What you have to do
From the Lincoln Center text, list every occupation or kind of public figure the narrator guesses the older man might be.

Text passage
--------
Saturday, August 27, 2011

Four and Eleven, Ballet, and Hot Dogs

The following was written in 2005, edited recently. 

ONE
    Although instincts had led astray in the past, their candor and edge are, at present, unmistakable. Lincoln Center--yes, that’s it. I’d been there once to see Madame Butterfly. I remember red and gold, but I also recall that my nose actually bled from the altitude of our seats. I’d arrived by subway before, and now could only rely on my feet and compassless sense of direction while wondering if those big white buildings were east of Central Park or west. I was almost sure it was west. A street fair. Dairy-free ice cream? Really? Can they even call it ice cream. It was good, although I questioned how it could taste so cow-like without any dairy.   
    “Excuse me, but I was wondering if you could point me to Lincoln Center.”
    I imagine he’d lived in The City much of his life. Maybe he’s an author, actor or some unknown-to-me celebrity. I instantly profile him as a man who has ridiculous amounts of money stashed away because he eats only oatmeal at all meals with an occasional banana or apple a few times a week—the fruit being an extra special treat that he rarely allows himself to enjoy. Surely the apple or banana would be badly bruised, living on the discount rack—if he was indeed a miser. Why did he become so miserly? Why is he alone? Did his wife die? Or did he never marry? Or partner? Maybe he’s a loner. A rich loner. How sad that a rich loner ambles his way along The City streets, looking for something or someone or somewhere to make him feel alive again. Blame my overactive imagination, but I assume this of nearly every moderately dressed older person when I’m in The City. He is pleasant, at ease, and more than willing to help. Pointing at a hotel sign, he encourages me that I am, indeed, headed in the right direction. Lincoln Center is only a few blocks away. For some reason my mind tells me it is around 61st on the east side. I didn’t want to trust my mind, but now I had reason to doubt my doubts.
--------
Provided information
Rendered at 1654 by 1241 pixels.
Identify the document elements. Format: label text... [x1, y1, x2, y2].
--------
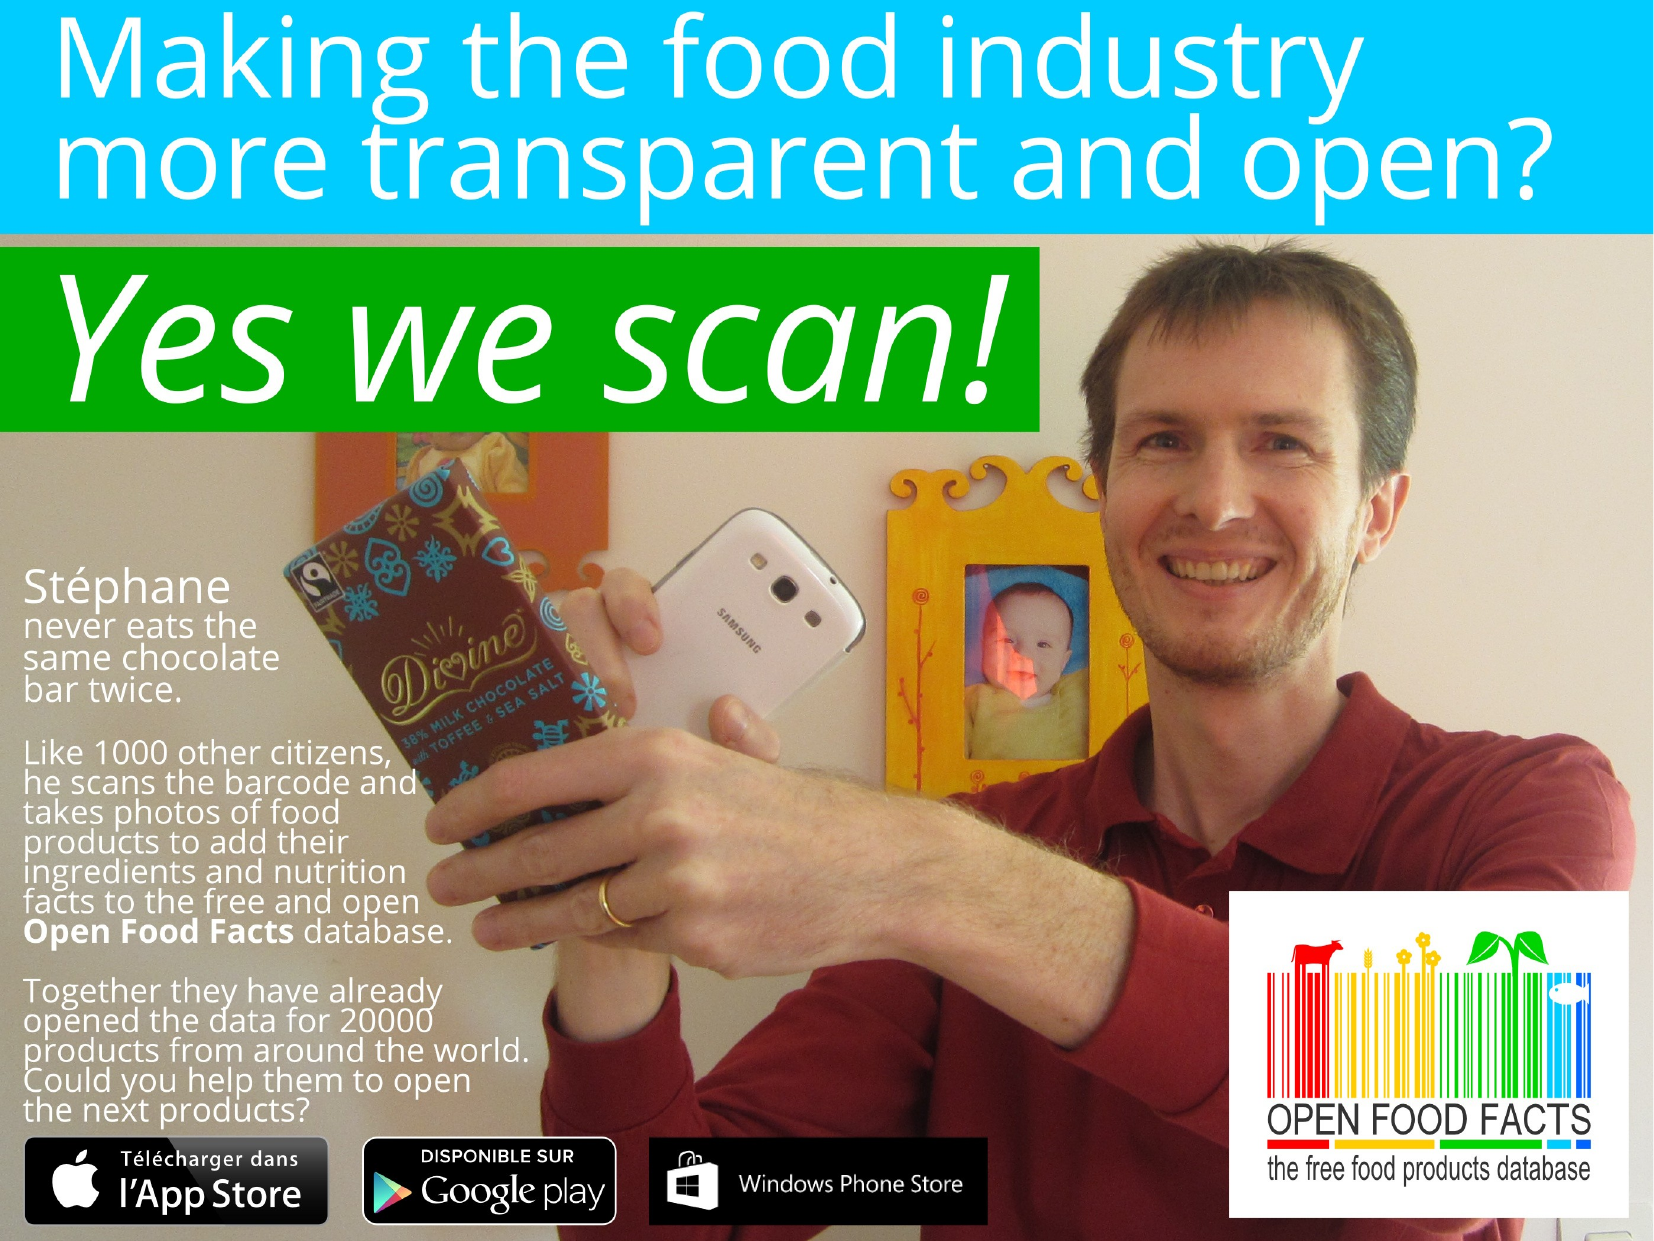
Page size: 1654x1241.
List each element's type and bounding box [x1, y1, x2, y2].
--------
Result of the task
- Author
- Actor
- Unknown-to-me celebrity